_Challenge 1_
According to the forum post, how many records are in the table that the nested join query runs against?
_Challenge 2_
Identify each line of the records that contains the word "shows", and copy every such line.

You are viewing a plain text version of this content. The canonical link for it is here.
Posted to user@ignite.apache.org by joseheitor <jo...@heitorprojects.com> on 2018/11/27 09:06:31 UTC

SQL Query plan confusion

1. - I have a nested join query on a table of 8,000,000 records which
performs similar or better than PostreSQL (~10ms) on my small test setup (2x
nodes, 8GB, 2CPU):

SELECT
	mainTable.pk, mainTable.id, mainTable.k, mainTable.v
FROM
	public.test_data AS mainTable
		INNER JOIN (
			SELECT
				lastName.id
			FROM
				(SELECT id FROM public.test_data WHERE k = 'trans.cust.last_name' AND v
= 'Smythe-Veall') AS lastName
					INNER JOIN
						(SELECT id FROM public.test_data WHERE k = 'trans.date' AND v =
'2017-12-21') AS transDate ON transDate.id = lastName.id
					INNER JOIN
						(SELECT id FROM public.test_data WHERE k = 'trans.amount' AND cast(v
AS integer) > 90000) AS transAmount ON transAmount.id = lastName.id
		) AS subTable ON mainTable.id = subTable.id 
ORDER BY 1, 2


2. - By simply adding a WHERE clause at the end, the performance becomes
catastrophic on Ignite (~10s for subsequent queries - first query takes many
minutes). On PostgreSQL performance does not change...

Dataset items

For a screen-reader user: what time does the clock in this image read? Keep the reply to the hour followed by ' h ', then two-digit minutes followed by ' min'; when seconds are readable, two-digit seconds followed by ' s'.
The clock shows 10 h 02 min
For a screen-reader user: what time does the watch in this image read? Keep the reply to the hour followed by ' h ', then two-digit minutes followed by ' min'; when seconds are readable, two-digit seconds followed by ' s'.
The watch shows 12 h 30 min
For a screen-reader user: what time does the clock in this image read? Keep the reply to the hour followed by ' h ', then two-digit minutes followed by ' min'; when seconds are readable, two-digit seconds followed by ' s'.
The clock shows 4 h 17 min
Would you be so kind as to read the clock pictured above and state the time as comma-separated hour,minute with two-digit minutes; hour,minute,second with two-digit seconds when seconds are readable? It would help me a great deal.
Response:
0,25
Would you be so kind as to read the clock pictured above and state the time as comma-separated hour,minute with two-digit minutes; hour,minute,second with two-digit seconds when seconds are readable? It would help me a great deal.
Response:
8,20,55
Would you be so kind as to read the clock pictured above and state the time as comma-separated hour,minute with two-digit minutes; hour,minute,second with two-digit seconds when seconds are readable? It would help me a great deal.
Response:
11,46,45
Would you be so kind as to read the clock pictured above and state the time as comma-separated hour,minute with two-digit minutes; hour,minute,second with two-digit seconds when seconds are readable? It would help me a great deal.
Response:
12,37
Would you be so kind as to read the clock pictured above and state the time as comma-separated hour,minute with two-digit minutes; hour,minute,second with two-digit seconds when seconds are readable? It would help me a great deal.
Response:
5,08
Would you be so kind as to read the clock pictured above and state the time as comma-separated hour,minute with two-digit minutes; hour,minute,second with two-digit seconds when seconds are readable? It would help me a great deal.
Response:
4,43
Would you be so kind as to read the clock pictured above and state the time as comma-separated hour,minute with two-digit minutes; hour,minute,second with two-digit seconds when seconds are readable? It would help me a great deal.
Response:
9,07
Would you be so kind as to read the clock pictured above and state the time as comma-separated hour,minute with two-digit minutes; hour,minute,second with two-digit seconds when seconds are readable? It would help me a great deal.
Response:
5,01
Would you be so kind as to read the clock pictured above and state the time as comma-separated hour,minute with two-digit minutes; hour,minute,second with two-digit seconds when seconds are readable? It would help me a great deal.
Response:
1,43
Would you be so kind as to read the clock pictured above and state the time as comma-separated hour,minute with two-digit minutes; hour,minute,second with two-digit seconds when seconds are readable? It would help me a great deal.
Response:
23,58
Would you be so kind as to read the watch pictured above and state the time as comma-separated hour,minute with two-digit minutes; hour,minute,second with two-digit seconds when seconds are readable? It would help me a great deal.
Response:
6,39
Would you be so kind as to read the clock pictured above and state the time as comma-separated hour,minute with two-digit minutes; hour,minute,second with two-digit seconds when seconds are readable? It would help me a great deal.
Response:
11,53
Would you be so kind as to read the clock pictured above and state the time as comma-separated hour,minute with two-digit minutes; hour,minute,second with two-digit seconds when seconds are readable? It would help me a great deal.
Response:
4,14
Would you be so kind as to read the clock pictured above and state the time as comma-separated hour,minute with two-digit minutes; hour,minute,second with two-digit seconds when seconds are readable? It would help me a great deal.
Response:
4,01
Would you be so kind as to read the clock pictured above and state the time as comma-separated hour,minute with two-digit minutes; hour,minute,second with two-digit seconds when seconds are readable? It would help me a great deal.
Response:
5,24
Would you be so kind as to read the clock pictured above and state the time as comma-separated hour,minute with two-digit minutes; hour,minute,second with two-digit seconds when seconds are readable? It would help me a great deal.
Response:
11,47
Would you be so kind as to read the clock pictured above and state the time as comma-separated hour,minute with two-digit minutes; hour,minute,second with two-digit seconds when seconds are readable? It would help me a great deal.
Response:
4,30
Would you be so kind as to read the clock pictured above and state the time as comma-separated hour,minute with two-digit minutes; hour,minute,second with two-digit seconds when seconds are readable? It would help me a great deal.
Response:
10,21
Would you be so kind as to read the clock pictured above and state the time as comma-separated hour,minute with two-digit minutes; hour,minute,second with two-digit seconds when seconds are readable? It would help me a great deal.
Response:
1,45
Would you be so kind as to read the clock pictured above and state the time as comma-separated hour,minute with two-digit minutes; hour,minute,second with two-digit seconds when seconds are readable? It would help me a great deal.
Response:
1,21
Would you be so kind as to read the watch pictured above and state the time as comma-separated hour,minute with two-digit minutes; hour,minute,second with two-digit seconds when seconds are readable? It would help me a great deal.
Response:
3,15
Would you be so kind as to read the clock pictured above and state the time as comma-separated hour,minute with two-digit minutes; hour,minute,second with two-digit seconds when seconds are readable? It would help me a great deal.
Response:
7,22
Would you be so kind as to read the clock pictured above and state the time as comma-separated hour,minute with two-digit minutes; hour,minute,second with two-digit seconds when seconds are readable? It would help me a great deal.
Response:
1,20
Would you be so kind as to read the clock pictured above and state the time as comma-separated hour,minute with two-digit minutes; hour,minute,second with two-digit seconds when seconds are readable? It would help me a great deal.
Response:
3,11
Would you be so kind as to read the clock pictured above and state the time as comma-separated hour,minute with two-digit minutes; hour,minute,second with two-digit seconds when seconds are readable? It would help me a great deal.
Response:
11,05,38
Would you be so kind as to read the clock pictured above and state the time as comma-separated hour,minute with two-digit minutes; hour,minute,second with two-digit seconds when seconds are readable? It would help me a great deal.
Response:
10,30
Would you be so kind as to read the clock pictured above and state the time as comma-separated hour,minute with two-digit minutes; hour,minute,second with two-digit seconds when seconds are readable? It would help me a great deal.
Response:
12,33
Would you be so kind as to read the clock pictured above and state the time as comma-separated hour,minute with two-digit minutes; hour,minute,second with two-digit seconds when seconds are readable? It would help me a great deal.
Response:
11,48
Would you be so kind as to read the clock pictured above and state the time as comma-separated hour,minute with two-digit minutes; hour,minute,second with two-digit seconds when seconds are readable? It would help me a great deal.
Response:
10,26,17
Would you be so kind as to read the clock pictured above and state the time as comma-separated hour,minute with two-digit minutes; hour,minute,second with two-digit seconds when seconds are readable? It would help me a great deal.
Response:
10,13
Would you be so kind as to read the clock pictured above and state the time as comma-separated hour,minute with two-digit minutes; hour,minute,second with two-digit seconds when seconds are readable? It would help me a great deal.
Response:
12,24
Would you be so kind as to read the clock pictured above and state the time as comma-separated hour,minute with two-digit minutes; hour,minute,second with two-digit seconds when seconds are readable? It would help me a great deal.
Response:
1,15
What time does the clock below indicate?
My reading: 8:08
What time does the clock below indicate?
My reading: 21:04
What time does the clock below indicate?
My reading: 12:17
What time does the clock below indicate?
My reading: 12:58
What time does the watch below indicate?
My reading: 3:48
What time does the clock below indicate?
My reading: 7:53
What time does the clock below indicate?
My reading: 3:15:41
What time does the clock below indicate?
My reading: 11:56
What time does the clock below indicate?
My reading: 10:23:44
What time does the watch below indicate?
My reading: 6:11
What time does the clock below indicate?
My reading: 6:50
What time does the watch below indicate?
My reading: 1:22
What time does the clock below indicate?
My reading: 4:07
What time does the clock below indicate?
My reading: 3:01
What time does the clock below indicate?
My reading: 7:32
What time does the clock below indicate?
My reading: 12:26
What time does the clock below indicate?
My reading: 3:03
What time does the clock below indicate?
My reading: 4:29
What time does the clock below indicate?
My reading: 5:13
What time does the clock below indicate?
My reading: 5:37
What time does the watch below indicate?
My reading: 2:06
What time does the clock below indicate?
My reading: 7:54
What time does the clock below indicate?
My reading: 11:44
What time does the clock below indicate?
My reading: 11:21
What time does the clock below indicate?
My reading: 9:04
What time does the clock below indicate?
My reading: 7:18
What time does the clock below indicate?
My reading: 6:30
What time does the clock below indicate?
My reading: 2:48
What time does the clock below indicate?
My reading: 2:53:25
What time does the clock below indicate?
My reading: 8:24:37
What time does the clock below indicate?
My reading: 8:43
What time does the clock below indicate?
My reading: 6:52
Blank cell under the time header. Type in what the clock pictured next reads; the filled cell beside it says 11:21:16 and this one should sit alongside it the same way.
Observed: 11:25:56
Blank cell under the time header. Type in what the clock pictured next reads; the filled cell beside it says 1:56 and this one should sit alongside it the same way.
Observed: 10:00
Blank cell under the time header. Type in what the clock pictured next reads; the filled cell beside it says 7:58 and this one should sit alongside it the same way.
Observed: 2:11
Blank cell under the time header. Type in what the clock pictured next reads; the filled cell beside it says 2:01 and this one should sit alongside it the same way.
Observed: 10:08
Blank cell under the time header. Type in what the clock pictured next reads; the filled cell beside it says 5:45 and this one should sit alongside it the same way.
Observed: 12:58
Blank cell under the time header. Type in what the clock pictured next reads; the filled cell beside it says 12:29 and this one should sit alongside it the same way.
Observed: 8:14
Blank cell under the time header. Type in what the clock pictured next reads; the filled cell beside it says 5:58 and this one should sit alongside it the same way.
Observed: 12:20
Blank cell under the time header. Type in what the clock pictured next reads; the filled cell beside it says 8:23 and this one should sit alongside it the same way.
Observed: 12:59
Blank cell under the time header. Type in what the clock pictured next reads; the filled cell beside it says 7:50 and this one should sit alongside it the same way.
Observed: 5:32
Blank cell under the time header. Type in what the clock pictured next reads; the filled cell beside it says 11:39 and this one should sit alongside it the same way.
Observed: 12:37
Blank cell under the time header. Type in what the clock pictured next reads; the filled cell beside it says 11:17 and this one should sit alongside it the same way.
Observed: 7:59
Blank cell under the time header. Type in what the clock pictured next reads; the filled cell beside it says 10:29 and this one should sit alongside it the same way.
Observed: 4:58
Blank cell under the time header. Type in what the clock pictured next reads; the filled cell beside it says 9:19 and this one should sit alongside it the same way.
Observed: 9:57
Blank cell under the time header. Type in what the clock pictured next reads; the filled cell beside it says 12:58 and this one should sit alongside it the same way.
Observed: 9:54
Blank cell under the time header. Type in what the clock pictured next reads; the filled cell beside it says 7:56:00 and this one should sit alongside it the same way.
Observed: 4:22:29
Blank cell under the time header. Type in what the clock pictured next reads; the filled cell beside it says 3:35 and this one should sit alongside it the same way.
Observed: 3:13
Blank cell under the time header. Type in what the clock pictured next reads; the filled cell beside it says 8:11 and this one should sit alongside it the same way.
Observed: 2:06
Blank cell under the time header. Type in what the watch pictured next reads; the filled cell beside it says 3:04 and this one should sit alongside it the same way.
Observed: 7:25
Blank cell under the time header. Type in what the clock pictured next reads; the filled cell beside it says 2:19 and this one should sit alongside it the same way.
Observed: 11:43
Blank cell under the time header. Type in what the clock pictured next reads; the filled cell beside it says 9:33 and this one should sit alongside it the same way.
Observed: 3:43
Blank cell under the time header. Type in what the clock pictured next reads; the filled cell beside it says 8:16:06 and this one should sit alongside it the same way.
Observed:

_Written answer 1_
8,000,000 records.

_Written answer 2_
The clock shows 10 h 02 min
The watch shows 12 h 30 min
The clock shows 4 h 17 min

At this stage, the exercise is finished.